Collected data
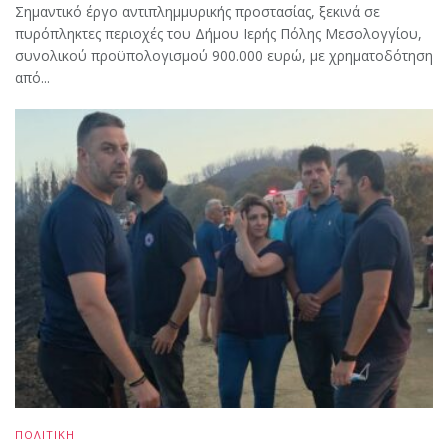
Σημαντικό έργο αντιπλημμυρικής προστασίας, ξεκινά σε
πυρόπληκτες περιοχές του Δήμου Ιερής Πόλης Μεσολογγίου,
συνολικού προϋπολογισμού 900.000 ευρώ, με χρηματοδότηση
από...
ΠΟΛΙΤΙΚΗ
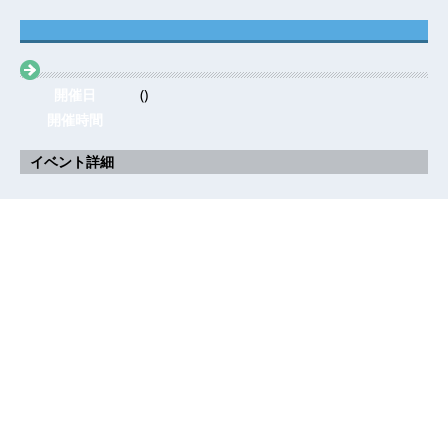
開催日
()
開催時間
イベント詳細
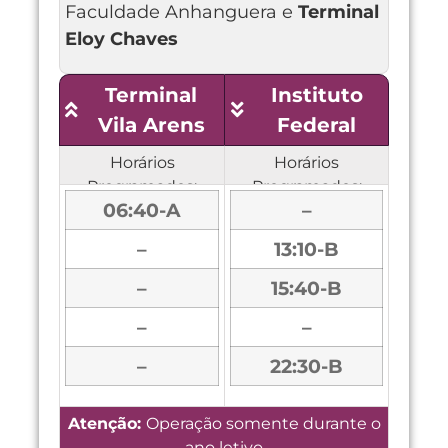
Faculdade Anhanguera e
Terminal
Eloy Chaves
Terminal
Instituto
Vila Arens
Federal
Horários
Horários
Programados:
Programados:
06:40-A
–
–
13:10-B
–
15:40-B
–
–
–
22:30-B
Atenção:
O
peração somente durante o
ano letivo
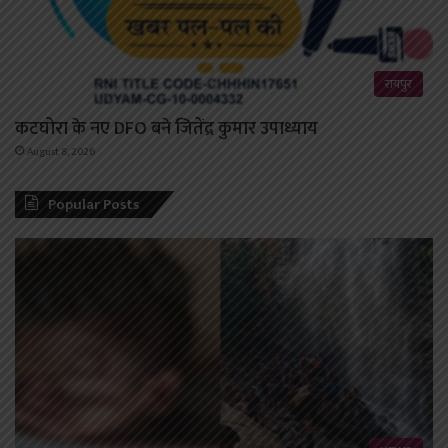
रायपुर
कटघोरा के नए DFO बने जितेंद्र कुमार उपाध्याय
August 8, 2026
Popular Posts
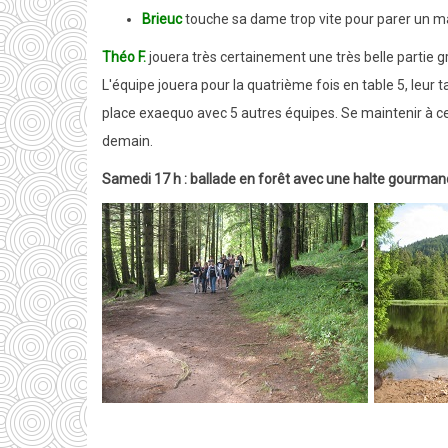
Brieuc
touche sa dame trop vite pour parer un mat
Théo F.
jouera très certainement une très belle partie g
L'équipe jouera pour la quatrième fois en table 5, leur 
place exaequo avec 5 autres équipes. Se maintenir à cet
demain.
Samedi 17 h : ballade en forêt avec une halte gourma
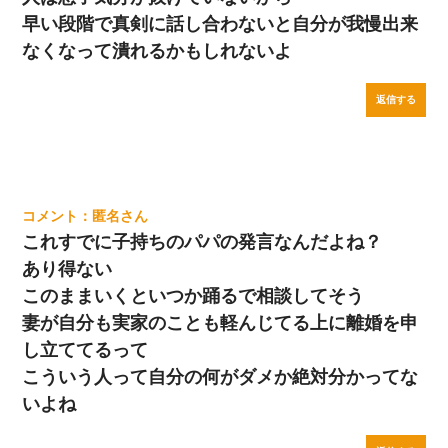
早い段階で真剣に話し合わないと自分が我慢出来
なくなって潰れるかもしれないよ
返信する
匿名
これすでに子持ちのパパの発言なんだよね？
あり得ない
このままいくといつか踊るで相談してそう
妻が自分も実家のことも軽んじてる上に離婚を申
し立ててるって
こういう人って自分の何がダメか絶対分かってな
いよね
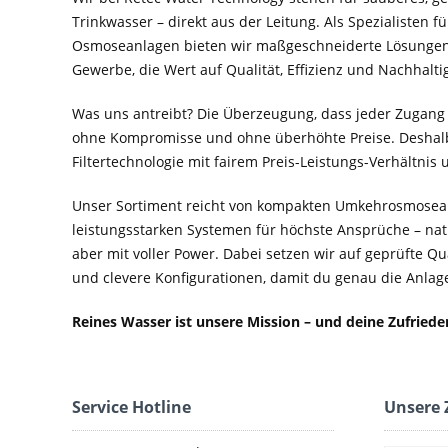
Trinkwasser – direkt aus der Leitung. Als Spezialisten f
Osmoseanlagen bieten wir maßgeschneiderte Lösungen 
Gewerbe, die Wert auf Qualität, Effizienz und Nachhaltig
Was uns antreibt? Die Überzeugung, dass jeder Zugang
ohne Kompromisse und ohne überhöhte Preise. Deshal
Filtertechnologie mit fairem Preis-Leistungs-Verhältnis
Unser Sortiment reicht von kompakten Umkehrosmosean
leistungsstarken Systemen für höchste Ansprüche – nat
aber mit voller Power. Dabei setzen wir auf geprüfte Q
und clevere Konfigurationen, damit du genau die Anlage 
Reines Wasser ist unsere Mission – und deine Zufried
Service Hotline
Unsere 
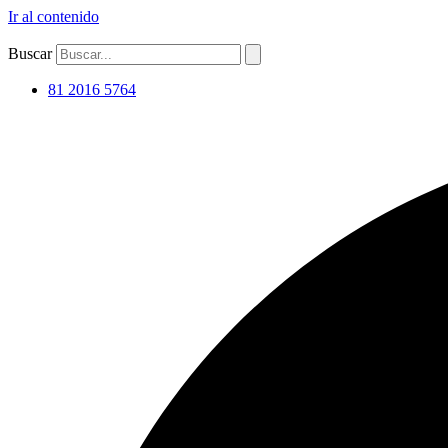
Ir al contenido
Buscar
81 2016 5764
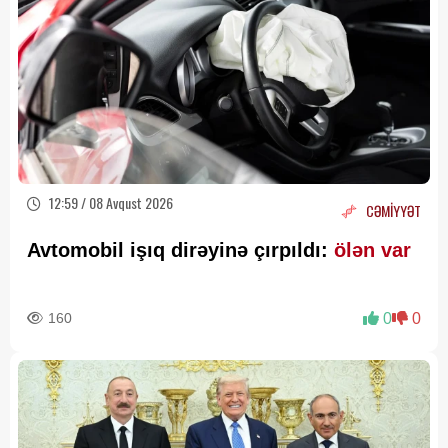
12:59 / 08 Avqust 2026
CƏMİYYƏT
Avtomobil işıq dirəyinə çırpıldı:
ölən var
160
0
0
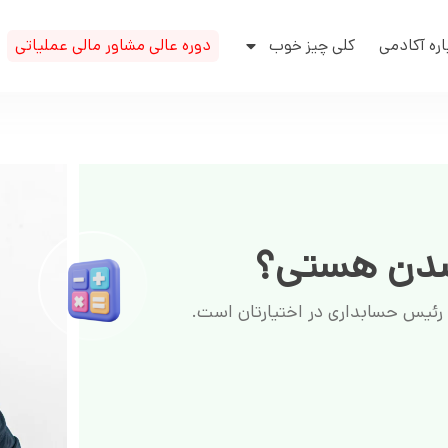
اره آکادمی
کلی چیز خوب
دوره عالی مشاور مالی عملیاتی
شدن هستی؟
 رئیس حسابداری در اختیارتان است.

### Task statement
In the data above, the stretch from the line with "Was uns antreibt?" through the line with "دوره عالی مشاور مالی عملیاتی" is to be returned exactly, minus any pictures.

### Solved problem
Was uns antreibt? Die Überzeugung, dass jeder Zugang
ohne Kompromisse und ohne überhöhte Preise. Deshal
Filtertechnologie mit fairem Preis-Leistungs-Verhältnis
Unser Sortiment reicht von kompakten Umkehrosmosean
leistungsstarken Systemen für höchste Ansprüche – nat
aber mit voller Power. Dabei setzen wir auf geprüfte Q
und clevere Konfigurationen, damit du genau die Anlage 
Reines Wasser ist unsere Mission – und deine Zufried
Service Hotline
Unsere 
Ir al contenido
Buscar
81 2016 5764
12:59 / 08 Avqust 2026
CƏMİYYƏT
Avtomobil işıq dirəyinə çırpıldı:
ölən var
160
0
0
اره آکادمی
کلی چیز خوب
دوره عالی مشاور مالی عملیاتی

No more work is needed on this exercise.